### 原文选段
===============
浅谈《幻想交响曲》中标题因素对音乐形式结构产生的影响

2019-11-29 07:19张皓伦
北方音乐 2019年19期

【摘要】《幻想交响曲》是法国作曲家柏辽兹的代表作,贯穿始终的固定乐思,形象化的配器技巧,特殊的曲式结构与鲜明生动的标题及描述性的文字相结合,极大丰富了标题音乐的创作手法。本文拟通过对该作品第一乐章曲体结构的分析,类比文学作品情节发展的基本结构,阐述文学因素如何融入音乐创作,并探讨这种融合对音乐本体形式结构的影响。

【关键词】柏辽兹;幻想交响曲;标题音乐;奏鸣曲式

【中图分类号】J658                             【文献标识码】A

柏辽兹的《幻想交响曲》完成于1830年,是浪漫主义早期的一部伟大作品。每个乐章都有明确的标题,还有相应的文字性描述和背景概括。它所具有的独创性使其成为标题音乐发展史中一部具有里程碑意义的作品。

标题音乐,本质是一种将文学与音乐两种艺术融通于一体的艺术形式。作为一部标题交响乐,《幻想交响曲》中标题与描写的运用将文学因素大量带入了纯器乐领域的交响乐创作中。可是如此一来,问题也就随之出现了。不禁要问,其他艺术形式的介入是否会影响音乐形式的原有效果呢?作曲家是否会为了遵循它类艺术的发展逻辑而破坏音乐自身的逻辑从而削弱乐曲结构的完整性?为了弄清疑问,先对《幻想交响曲》一乐章的乐曲结构进行简要分析。

乐曲开端的一个庞大的引子即宣告了这部交响乐在结构上的与众不同,这个引子的篇幅之大使人们不由联想到贝多芬第九交响乐末乐章那个同样庞大的深邃而富有哲理的引子。当然,柏辽兹赋予引子的作用与贝多芬是截然不同的。这个引子与其后乐章主体部分的整个奏鸣曲式相并列。之所以这样说是因为它具有自身独立的曲式结构,虽然不太规则,但仍然可以判断出其是一个较完整的再现的单三部曲式(1-48),并且在三部曲式完结之后,作曲家又用一个15小节的过度(49-63)将Allegro的奏鸣曲式引入进来。也正如标题中的措辞,整个引子给人的感觉是飘渺,朦胧,情感在慢慢积蓄。
===============
### 数据摘录
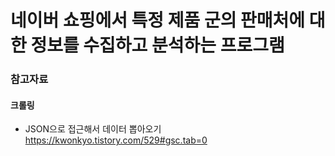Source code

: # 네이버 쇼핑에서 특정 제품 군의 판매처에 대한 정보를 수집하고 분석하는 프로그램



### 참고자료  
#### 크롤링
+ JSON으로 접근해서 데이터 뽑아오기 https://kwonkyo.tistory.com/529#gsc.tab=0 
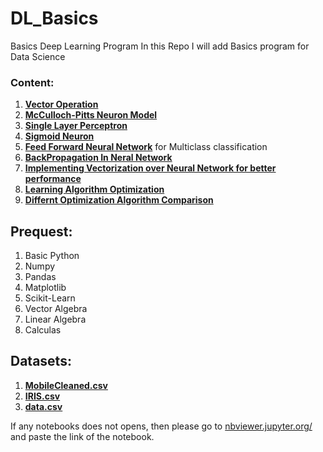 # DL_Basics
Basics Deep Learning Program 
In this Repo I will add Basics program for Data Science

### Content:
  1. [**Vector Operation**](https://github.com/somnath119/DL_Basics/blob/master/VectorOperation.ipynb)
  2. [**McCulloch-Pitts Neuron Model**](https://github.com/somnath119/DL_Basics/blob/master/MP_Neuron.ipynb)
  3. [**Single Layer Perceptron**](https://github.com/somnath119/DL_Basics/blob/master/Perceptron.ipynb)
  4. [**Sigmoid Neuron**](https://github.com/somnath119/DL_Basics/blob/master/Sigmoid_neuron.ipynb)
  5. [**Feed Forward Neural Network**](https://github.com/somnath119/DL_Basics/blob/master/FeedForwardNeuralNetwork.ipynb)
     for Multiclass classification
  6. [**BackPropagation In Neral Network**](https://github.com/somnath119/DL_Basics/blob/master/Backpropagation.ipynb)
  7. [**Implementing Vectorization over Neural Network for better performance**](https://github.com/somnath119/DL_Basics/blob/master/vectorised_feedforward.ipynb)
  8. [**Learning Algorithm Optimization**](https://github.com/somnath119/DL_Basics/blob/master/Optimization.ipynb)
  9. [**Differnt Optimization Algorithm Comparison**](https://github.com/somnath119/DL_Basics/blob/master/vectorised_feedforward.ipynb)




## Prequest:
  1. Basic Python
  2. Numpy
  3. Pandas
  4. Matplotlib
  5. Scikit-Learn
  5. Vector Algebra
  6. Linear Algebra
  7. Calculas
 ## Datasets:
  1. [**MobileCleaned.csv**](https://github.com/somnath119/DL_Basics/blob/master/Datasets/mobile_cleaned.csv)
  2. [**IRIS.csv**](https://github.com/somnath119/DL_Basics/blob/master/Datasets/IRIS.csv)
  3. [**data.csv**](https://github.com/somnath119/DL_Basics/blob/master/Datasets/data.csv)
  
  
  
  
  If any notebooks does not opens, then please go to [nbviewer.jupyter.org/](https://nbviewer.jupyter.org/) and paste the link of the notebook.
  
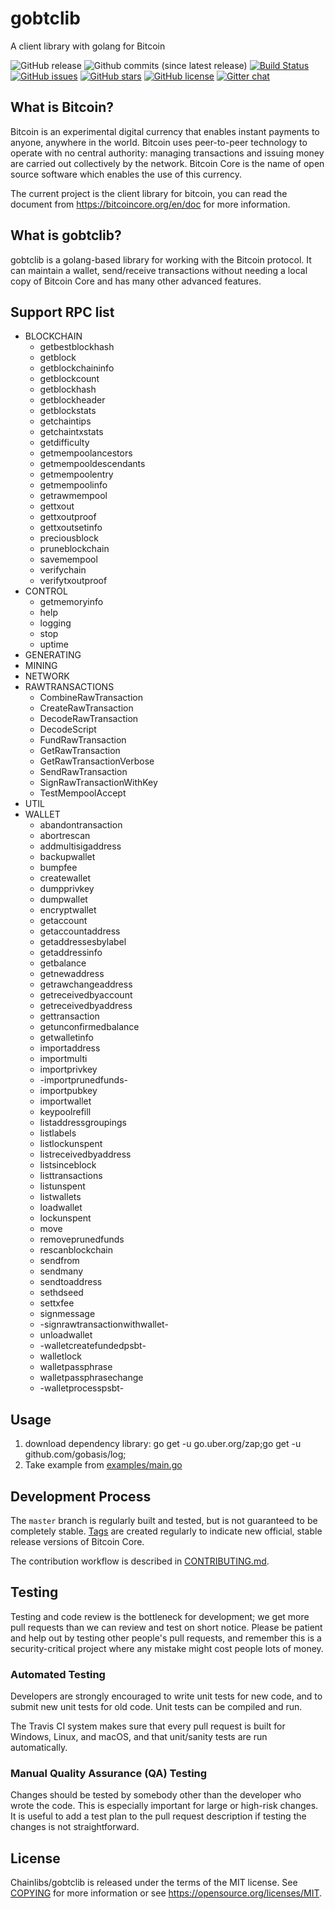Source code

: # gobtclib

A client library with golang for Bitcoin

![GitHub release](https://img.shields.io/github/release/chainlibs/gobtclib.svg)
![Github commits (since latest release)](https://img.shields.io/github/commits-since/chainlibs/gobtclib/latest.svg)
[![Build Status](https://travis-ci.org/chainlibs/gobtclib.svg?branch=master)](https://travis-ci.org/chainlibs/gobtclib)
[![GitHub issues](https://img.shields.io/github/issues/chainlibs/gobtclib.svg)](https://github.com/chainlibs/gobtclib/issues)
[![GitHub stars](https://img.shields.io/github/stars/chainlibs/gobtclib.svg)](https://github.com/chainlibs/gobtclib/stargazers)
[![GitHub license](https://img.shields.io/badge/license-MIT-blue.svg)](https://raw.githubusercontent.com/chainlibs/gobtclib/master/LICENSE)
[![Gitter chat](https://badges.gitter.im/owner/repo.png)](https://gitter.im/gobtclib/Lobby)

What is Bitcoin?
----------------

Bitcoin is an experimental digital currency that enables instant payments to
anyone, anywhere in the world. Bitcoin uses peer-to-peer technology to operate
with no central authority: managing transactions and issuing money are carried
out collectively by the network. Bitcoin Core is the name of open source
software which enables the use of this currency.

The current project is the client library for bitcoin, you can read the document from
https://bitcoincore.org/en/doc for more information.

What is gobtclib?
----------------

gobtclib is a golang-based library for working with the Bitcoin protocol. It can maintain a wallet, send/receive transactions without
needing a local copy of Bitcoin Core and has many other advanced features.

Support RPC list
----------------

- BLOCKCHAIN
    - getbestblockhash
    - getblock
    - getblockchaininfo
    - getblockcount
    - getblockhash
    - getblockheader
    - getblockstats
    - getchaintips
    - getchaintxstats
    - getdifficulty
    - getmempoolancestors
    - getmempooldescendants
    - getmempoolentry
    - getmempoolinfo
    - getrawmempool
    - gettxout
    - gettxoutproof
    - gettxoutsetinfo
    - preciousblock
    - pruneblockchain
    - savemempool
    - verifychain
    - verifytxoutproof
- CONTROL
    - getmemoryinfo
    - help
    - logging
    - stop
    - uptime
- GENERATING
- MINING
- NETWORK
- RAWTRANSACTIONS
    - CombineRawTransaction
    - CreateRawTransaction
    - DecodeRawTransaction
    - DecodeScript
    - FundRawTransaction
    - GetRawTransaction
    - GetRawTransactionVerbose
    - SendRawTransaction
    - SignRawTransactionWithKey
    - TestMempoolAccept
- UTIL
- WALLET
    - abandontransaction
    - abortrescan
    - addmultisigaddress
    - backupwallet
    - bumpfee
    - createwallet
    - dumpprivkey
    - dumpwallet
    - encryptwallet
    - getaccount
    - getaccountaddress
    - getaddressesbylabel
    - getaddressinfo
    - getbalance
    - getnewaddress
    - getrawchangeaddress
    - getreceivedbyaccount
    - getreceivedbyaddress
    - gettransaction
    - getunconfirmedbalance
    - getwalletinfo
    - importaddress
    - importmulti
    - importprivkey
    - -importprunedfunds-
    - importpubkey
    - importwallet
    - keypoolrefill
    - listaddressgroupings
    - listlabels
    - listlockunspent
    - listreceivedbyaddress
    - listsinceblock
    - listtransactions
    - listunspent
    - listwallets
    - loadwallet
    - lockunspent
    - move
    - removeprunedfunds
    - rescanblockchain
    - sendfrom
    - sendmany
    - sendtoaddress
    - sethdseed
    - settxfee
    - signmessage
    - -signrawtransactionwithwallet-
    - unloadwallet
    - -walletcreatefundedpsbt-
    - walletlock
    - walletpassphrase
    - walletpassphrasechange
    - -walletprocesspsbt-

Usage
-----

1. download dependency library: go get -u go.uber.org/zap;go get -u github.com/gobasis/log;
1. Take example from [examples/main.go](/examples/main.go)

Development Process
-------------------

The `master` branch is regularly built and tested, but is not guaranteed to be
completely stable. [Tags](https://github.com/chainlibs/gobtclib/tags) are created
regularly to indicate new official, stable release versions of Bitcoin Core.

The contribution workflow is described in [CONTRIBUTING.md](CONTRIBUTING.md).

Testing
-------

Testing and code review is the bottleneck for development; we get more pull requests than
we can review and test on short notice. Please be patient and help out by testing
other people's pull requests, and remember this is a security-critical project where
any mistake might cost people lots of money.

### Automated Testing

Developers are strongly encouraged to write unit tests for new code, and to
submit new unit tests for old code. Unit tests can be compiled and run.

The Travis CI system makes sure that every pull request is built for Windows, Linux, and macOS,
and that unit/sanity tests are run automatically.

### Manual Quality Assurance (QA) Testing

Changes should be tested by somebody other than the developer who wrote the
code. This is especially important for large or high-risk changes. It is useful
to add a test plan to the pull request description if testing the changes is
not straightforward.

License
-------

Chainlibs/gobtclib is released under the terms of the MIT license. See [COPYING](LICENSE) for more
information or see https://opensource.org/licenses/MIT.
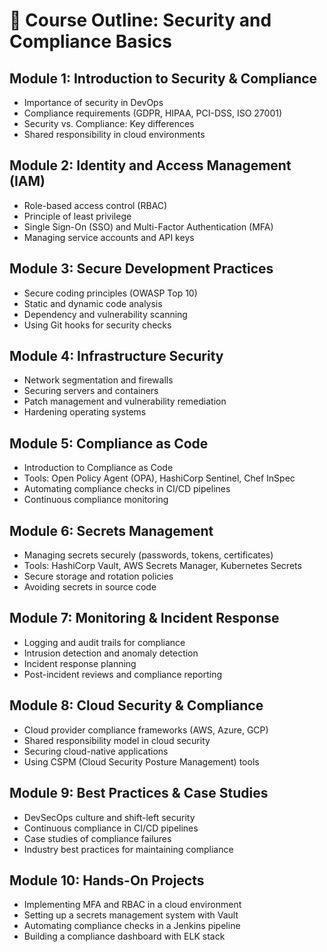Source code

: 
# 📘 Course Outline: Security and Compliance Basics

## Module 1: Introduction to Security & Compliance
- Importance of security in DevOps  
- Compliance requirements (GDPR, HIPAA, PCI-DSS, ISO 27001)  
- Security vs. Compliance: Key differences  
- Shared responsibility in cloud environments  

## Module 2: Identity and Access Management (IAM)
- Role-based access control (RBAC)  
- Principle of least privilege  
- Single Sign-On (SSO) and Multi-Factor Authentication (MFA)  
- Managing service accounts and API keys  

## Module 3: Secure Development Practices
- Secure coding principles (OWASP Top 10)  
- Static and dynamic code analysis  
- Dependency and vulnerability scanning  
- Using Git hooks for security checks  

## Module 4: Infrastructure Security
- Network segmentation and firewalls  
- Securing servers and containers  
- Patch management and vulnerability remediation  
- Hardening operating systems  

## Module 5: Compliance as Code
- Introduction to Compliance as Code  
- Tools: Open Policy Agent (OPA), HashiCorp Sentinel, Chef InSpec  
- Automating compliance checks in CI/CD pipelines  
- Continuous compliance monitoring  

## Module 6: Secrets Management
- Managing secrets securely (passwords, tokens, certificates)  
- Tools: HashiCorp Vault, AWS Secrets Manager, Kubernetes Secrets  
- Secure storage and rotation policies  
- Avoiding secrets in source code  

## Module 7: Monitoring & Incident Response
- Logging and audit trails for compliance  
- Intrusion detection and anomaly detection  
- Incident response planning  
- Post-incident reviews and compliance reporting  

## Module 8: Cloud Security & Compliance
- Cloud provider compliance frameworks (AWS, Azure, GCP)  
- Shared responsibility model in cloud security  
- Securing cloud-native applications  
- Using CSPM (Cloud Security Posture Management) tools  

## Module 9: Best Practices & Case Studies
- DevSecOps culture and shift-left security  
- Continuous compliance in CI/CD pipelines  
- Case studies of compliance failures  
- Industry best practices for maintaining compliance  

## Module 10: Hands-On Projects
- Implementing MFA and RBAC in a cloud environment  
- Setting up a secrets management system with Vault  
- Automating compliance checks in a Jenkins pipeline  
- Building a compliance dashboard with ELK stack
===============
在这篇谈《幻想交响曲》的文章中,作曲家在引子的三部曲式结束后,用了多少小节把Allegro的奏鸣曲式引入进来? 这些记录来自另一个来源。

15小节,即第49至63小节。